Providing its workforce with that extra dose of holiday cheer, Genentech announced on November 18 that the company would be eliminating 840 jobs after Thanksgiving and Christmas. To make matters worse, the bio-pharmaceutical company had lobbied against a proposition that would have cut their tax breaks, arguing it would result in huge layoffs. Once it became clear that the election was probably going their way, they ended up laying off over 800 jobs anyway. Ho ho ho.
Deseret News Publishing Company
Deseret News (Utah's oldest paper) reportedly eliminated 57 full-time staffers and 28 part-time staffers, including their entire design department in September. The paper is now allegedly being run by a skeleton staff of copy editors, online editors and a few of the old staffers who have been relegated to the roles of 'advisors'. And, the sad truth is that this is just the tip of the iceberg when it comes to newspaper layoffs in 2010.

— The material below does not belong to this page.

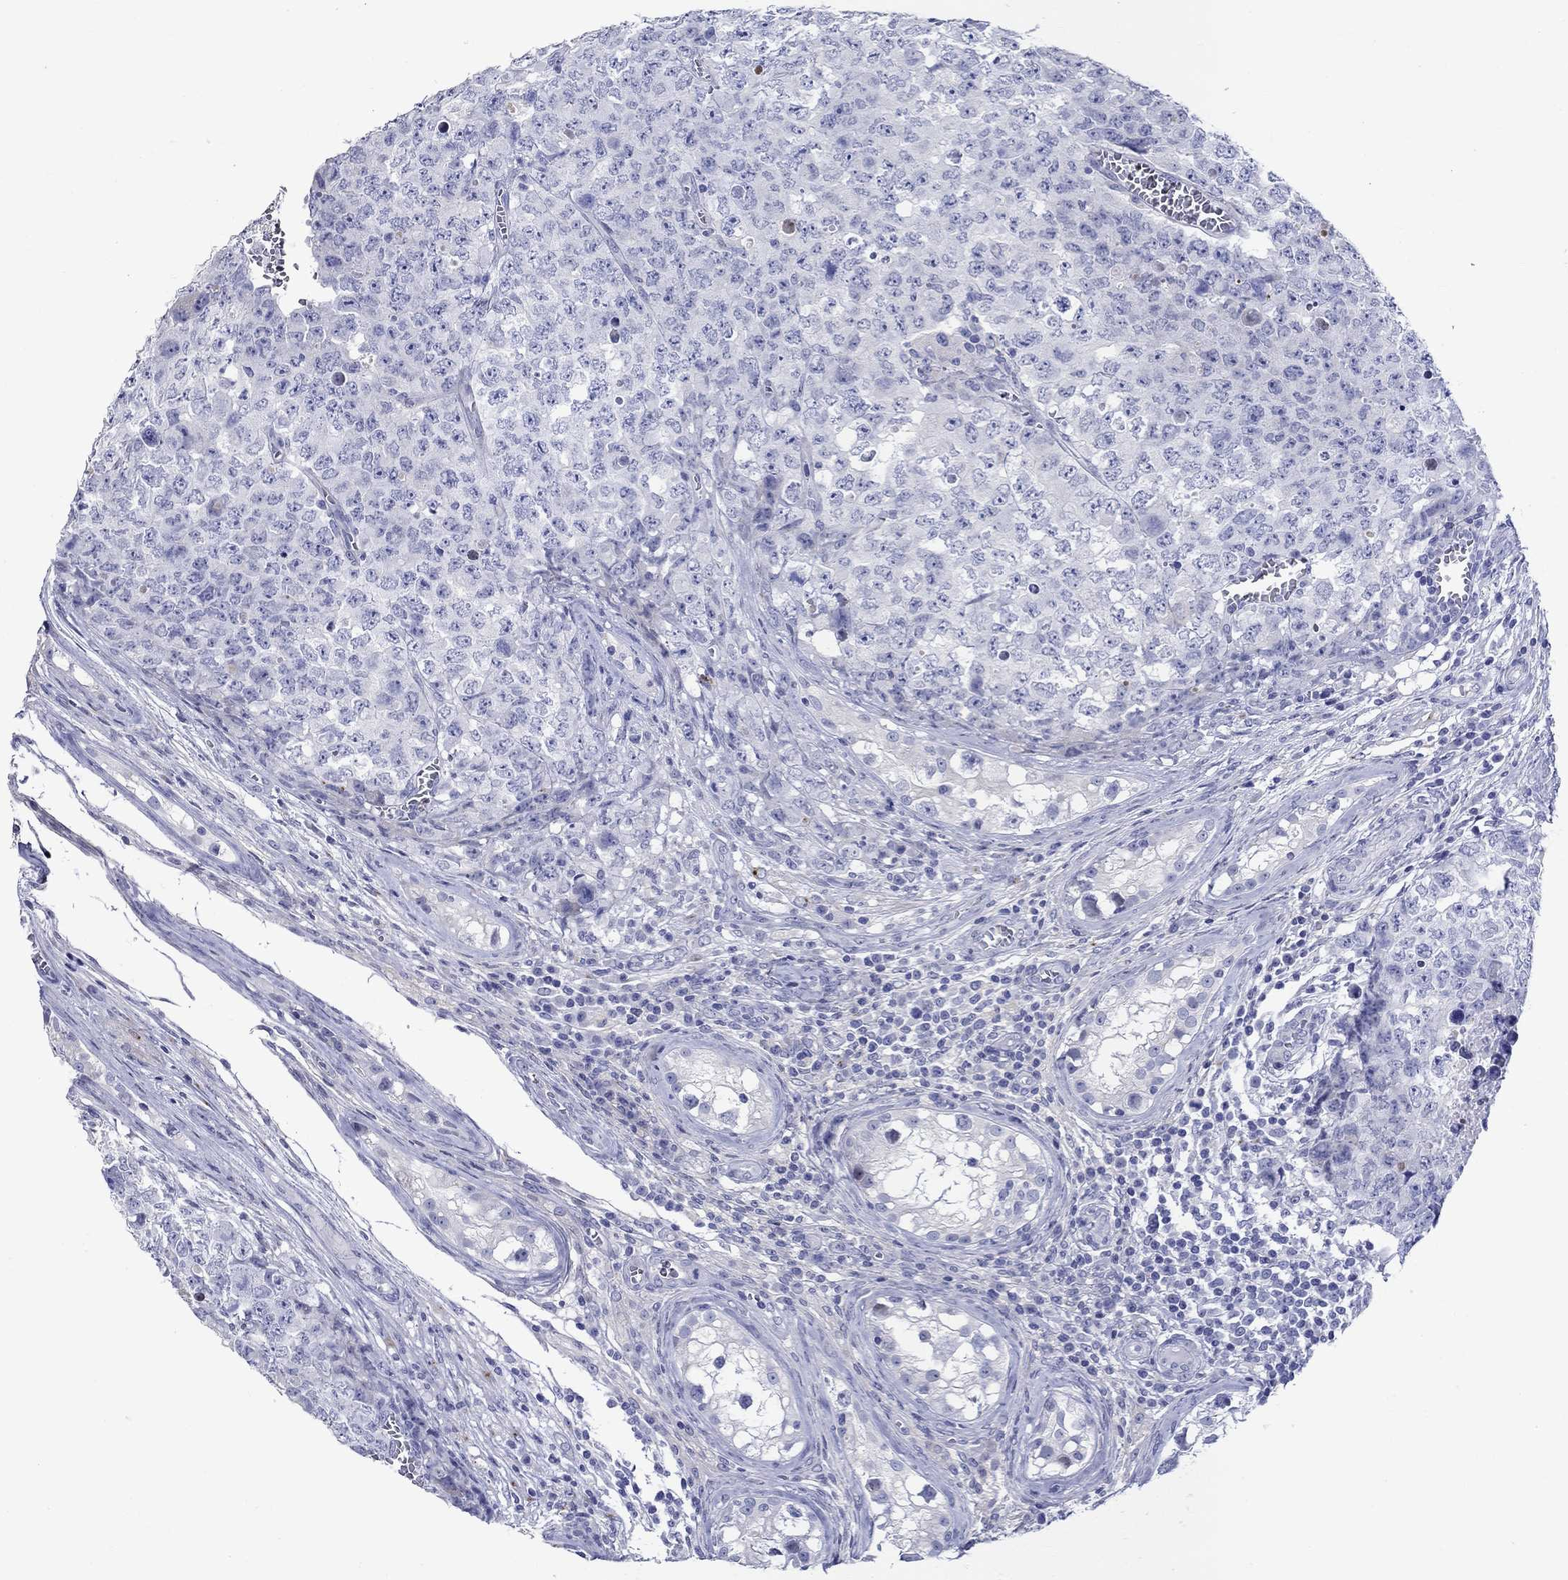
{"staining": {"intensity": "negative", "quantity": "none", "location": "none"}, "tissue": "testis cancer", "cell_type": "Tumor cells", "image_type": "cancer", "snomed": [{"axis": "morphology", "description": "Carcinoma, Embryonal, NOS"}, {"axis": "topography", "description": "Testis"}], "caption": "This is an immunohistochemistry image of testis cancer (embryonal carcinoma). There is no expression in tumor cells.", "gene": "CRYGS", "patient": {"sex": "male", "age": 23}}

Print may not be dead yet, but newspaper companies sure did a good job of playing dead in 2010, as they continued to lay off massive quantities of qualified workers around the country. Pretty soon there isn't going to be anyone left to read us the press release when some big company announces its latest layoff spree.
Homeboy Industries Layoffs
Homeboy Industries in Los Angeles could be the poster child for what happened to nonprofits around the nation in 2010. The company, which provides jobs and support services for former gang members, had to lay off 330 of its 427 employees in May.
The reason? Well, according to Homeboy founder Father Greg Boyle "People are willing to raise tens of millions to save the the Hollywood sign and MOCA, and I don't begrudge that. I love MOCA. I just wish the same level of concern was present when it comes to saving the real, live human beings who come through our doors every day at Homeboy."
Yup, that's right. Despite the $12.5 million LA philanthropists raised to save the famous Hollywood sign, Homeboy Industries couldn't get the relatively meager $5 million it needed to keep all of its staff operating in 2010. Good to know LA's philanthropists had their priorities straight this year.